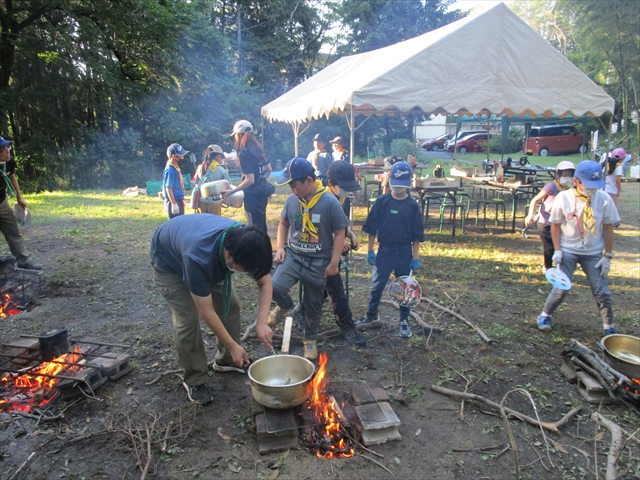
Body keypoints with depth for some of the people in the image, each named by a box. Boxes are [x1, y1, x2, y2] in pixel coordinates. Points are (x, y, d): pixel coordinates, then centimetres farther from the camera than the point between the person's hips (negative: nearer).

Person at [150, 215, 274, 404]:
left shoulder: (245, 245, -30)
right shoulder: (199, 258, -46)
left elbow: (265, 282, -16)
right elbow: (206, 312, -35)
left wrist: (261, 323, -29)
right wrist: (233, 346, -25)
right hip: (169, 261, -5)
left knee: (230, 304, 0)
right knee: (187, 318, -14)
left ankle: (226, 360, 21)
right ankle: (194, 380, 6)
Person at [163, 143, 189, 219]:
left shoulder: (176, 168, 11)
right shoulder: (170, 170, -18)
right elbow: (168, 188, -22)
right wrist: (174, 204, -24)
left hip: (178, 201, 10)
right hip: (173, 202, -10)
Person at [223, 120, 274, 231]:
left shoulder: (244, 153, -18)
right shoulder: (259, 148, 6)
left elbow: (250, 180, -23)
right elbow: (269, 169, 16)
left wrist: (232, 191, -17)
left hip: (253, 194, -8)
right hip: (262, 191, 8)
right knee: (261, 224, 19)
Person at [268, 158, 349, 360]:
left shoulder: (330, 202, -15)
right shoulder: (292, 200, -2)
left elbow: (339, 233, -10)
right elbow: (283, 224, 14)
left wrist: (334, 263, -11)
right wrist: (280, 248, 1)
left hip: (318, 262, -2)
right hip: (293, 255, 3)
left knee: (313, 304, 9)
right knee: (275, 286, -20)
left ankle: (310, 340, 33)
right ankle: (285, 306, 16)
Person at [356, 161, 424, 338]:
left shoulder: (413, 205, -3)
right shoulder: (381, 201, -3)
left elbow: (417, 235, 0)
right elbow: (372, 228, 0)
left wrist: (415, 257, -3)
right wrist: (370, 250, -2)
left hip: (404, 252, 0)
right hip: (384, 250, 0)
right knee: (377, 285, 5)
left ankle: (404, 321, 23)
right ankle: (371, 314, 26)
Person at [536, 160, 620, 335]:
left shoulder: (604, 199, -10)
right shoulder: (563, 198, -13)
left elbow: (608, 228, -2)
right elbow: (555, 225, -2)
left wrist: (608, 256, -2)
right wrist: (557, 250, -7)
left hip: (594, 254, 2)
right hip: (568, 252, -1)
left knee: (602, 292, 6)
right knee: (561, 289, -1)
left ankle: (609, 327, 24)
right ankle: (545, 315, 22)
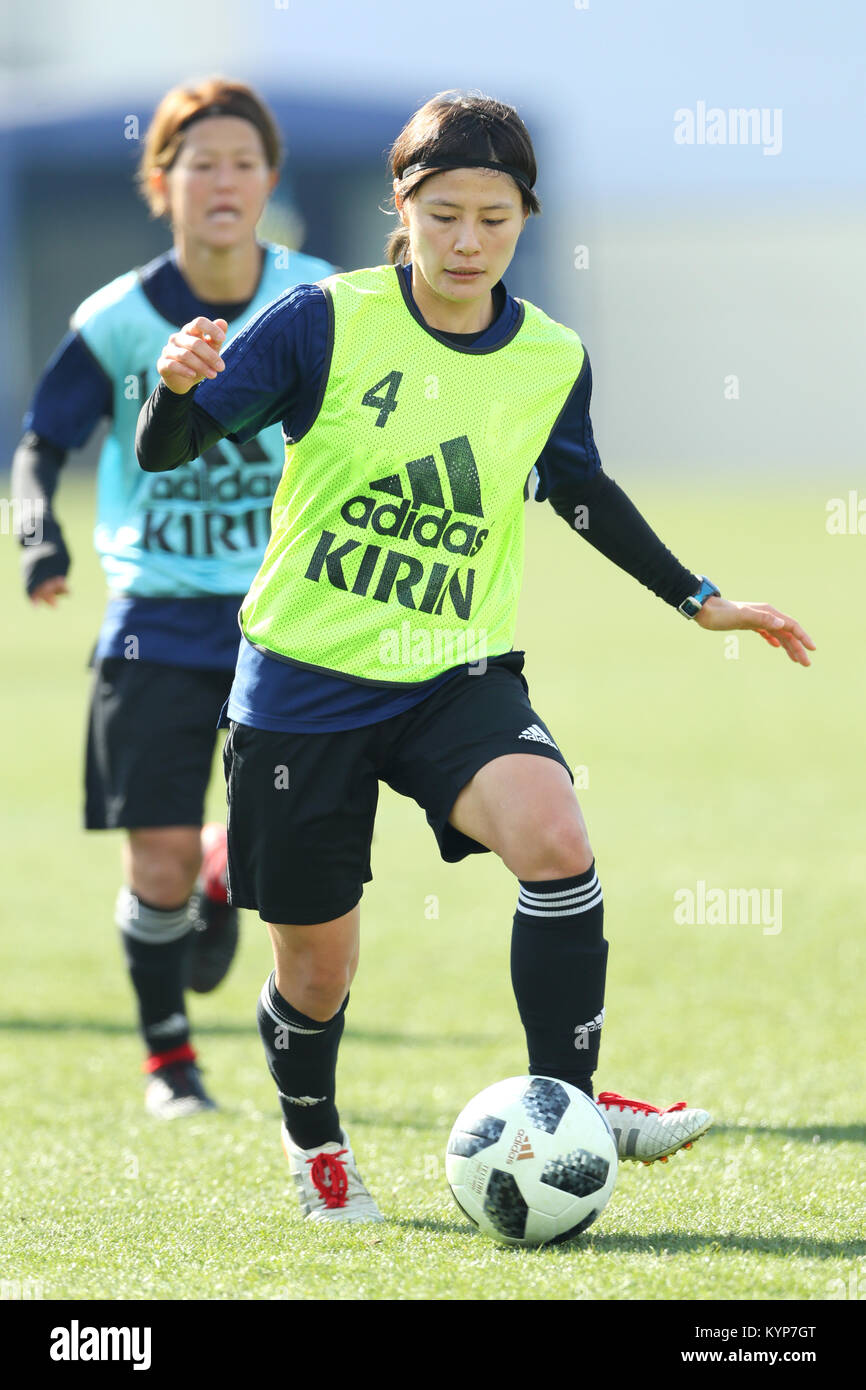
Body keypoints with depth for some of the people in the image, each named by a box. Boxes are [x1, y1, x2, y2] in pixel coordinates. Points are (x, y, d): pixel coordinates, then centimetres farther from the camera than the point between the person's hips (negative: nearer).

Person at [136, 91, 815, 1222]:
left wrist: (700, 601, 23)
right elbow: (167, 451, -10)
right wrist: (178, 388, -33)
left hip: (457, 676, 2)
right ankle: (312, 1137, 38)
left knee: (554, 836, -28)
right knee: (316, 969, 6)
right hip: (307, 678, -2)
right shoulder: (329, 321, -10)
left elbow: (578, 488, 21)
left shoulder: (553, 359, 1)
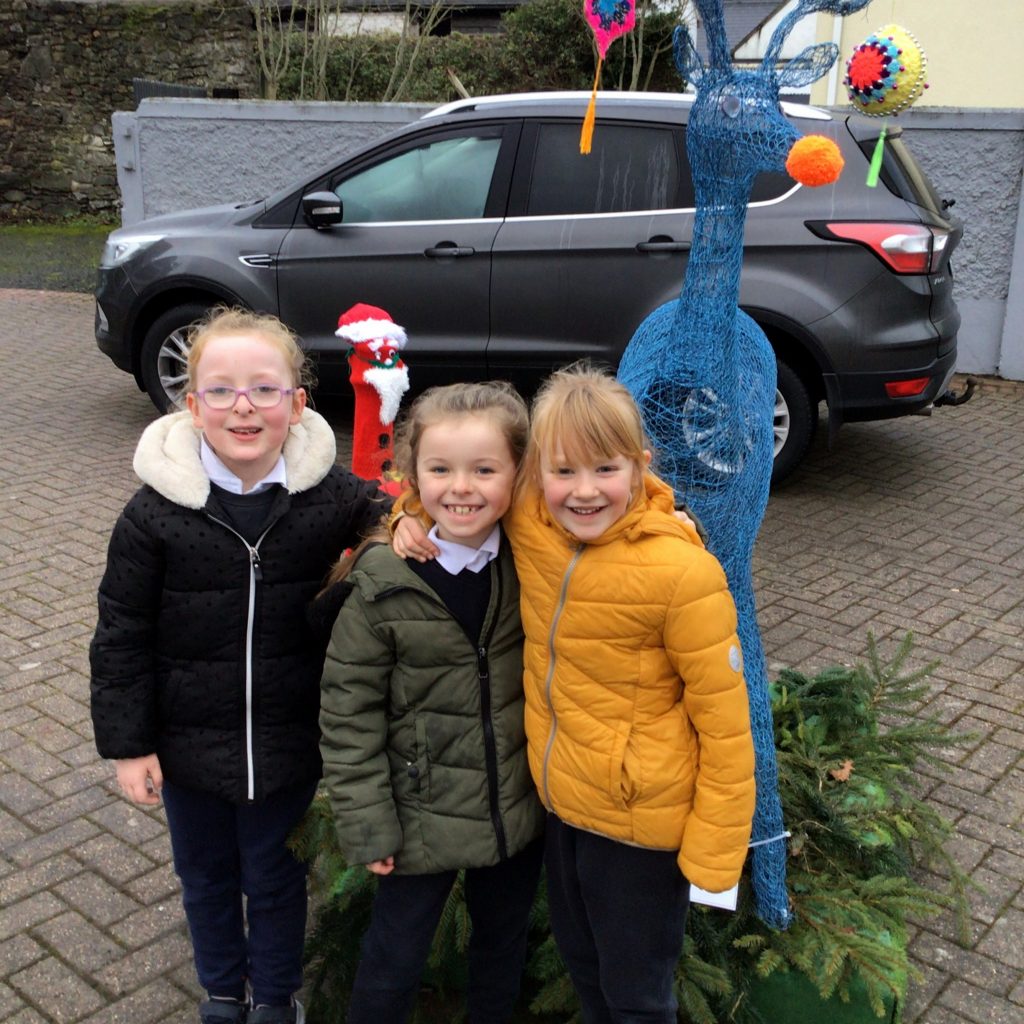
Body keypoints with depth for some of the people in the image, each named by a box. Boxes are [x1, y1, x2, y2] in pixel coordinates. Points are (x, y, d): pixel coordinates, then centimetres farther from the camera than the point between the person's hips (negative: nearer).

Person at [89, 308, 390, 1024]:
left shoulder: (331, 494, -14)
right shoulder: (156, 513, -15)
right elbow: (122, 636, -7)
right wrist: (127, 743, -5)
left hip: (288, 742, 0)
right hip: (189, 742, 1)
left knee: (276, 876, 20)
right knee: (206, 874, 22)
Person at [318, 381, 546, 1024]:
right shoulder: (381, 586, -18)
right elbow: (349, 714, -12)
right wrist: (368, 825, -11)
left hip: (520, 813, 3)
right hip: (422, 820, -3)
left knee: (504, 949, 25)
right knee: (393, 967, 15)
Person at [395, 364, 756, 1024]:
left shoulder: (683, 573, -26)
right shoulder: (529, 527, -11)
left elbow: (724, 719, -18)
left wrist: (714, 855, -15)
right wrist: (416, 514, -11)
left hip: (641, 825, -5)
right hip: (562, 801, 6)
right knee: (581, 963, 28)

Action item :: Can you render every line of the items above as a single numbered list, skipping blank lines and leaving out the pictures?

Solved problem ::
1. Body keypoints with depth for some of the people in the image, each named by a box. Boxes are [x1, y1, x2, y2] in pixel coordinates. Points are (x, y, d): pixel coordinates, then centimetres farther from the camera than the point between the person's hips (negative: nearer).
2. Person at [150, 215, 274, 404]:
3. left shoulder: (245, 245, -30)
4. right shoulder: (199, 258, -46)
5. left elbow: (265, 282, -16)
6. right elbow: (206, 312, -35)
7. left wrist: (261, 323, -29)
8. right wrist: (233, 346, -25)
9. right hip: (169, 261, -5)
10. left knee: (230, 304, 0)
11. right knee: (187, 318, -14)
12. left ankle: (226, 360, 21)
13. right ankle: (194, 380, 6)
14. Person at [163, 143, 189, 219]:
15. left shoulder: (176, 168, 11)
16. right shoulder: (170, 170, -18)
17. right elbow: (168, 188, -22)
18. right wrist: (174, 204, -24)
19. left hip: (178, 201, 10)
20. right hip: (173, 202, -10)
21. Person at [223, 120, 274, 231]:
22. left shoulder: (244, 153, -18)
23. right shoulder: (259, 148, 6)
24. left elbow: (250, 180, -23)
25. right elbow: (269, 169, 16)
26. left wrist: (232, 191, -17)
27. left hip: (253, 194, -8)
28. right hip: (262, 191, 8)
29. right knee: (261, 224, 19)
30. Person at [268, 158, 349, 360]:
31. left shoulder: (330, 202, -15)
32. right shoulder: (292, 200, -2)
33. left elbow: (339, 233, -10)
34. right elbow: (283, 224, 14)
35. left wrist: (334, 263, -11)
36. right wrist: (280, 248, 1)
37. left hip: (318, 262, -2)
38. right hip: (293, 255, 3)
39. left knee: (313, 304, 9)
40. right knee: (275, 286, -20)
41. left ankle: (310, 340, 33)
42. right ankle: (285, 306, 16)
43. Person at [356, 161, 424, 338]:
44. left shoulder: (413, 205, -3)
45. right shoulder: (381, 201, -3)
46. left elbow: (417, 235, 0)
47. right elbow: (372, 228, 0)
48. left wrist: (415, 257, -3)
49. right wrist: (370, 250, -2)
50. left hip: (404, 252, 0)
51. right hip: (384, 250, 0)
52. right knee: (377, 285, 5)
53. left ankle: (404, 321, 23)
54. right ankle: (371, 314, 26)
55. Person at [536, 160, 620, 335]:
56. left shoulder: (604, 199, -10)
57. right shoulder: (563, 198, -13)
58. left elbow: (608, 228, -2)
59. right elbow: (555, 225, -2)
60. left wrist: (608, 256, -2)
61. right wrist: (557, 250, -7)
62. left hip: (594, 254, 2)
63. right hip: (568, 252, -1)
64. left knee: (602, 292, 6)
65. right knee: (561, 289, -1)
66. left ankle: (609, 327, 24)
67. right ankle: (545, 315, 22)
68. Body keypoints with depth for some of the people in the image, each named by a box. Boxes are [x1, y1, x2, y2] in pixel coordinates. Points are (x, y, d): pixel coordinates, then centimetres farther from the camera than the point between the person's hips (negative: nearer).
69. Person at [136, 91, 815, 1222]:
70. left wrist: (700, 601, 23)
71. right elbow: (167, 451, -10)
72. right wrist: (178, 388, -33)
73. left hip: (457, 676, 2)
74. right ankle: (312, 1137, 38)
75. left knee: (554, 836, -28)
76. right knee: (316, 969, 6)
77. right hip: (307, 678, -2)
78. right shoulder: (329, 321, -10)
79. left elbow: (578, 488, 21)
80. left shoulder: (553, 359, 1)
81. Body keypoints with depth for some of the people in the image, each named by a box. Boxes are [x1, y1, x2, y2] in pixel coordinates. Points are (x, y, d): pixel coordinates, then centimetres farther from the camera than the point between the person's hips (negative: nearer).
82. Person at [89, 308, 390, 1024]:
83. left shoulder: (331, 494, -14)
84. right shoulder: (156, 513, -15)
85. right elbow: (122, 636, -7)
86. right wrist: (127, 743, -5)
87. left hip: (288, 742, 0)
88. right hip: (189, 742, 1)
89. left knee: (276, 876, 20)
90. right knee: (206, 874, 22)
91. Person at [318, 381, 546, 1024]:
92. right shoulder: (381, 586, -18)
93. right elbow: (349, 714, -12)
94. right wrist: (368, 825, -11)
95. left hip: (520, 813, 3)
96. right hip: (422, 820, -3)
97. left knee: (504, 949, 25)
98. right knee: (393, 967, 15)
99. Person at [395, 364, 756, 1024]:
100. left shoulder: (683, 573, -26)
101. right shoulder: (529, 527, -11)
102. left elbow: (724, 719, -18)
103. left wrist: (714, 855, -15)
104. right wrist: (416, 514, -11)
105. left hip: (641, 825, -5)
106. right hip: (562, 801, 6)
107. right knee: (581, 963, 28)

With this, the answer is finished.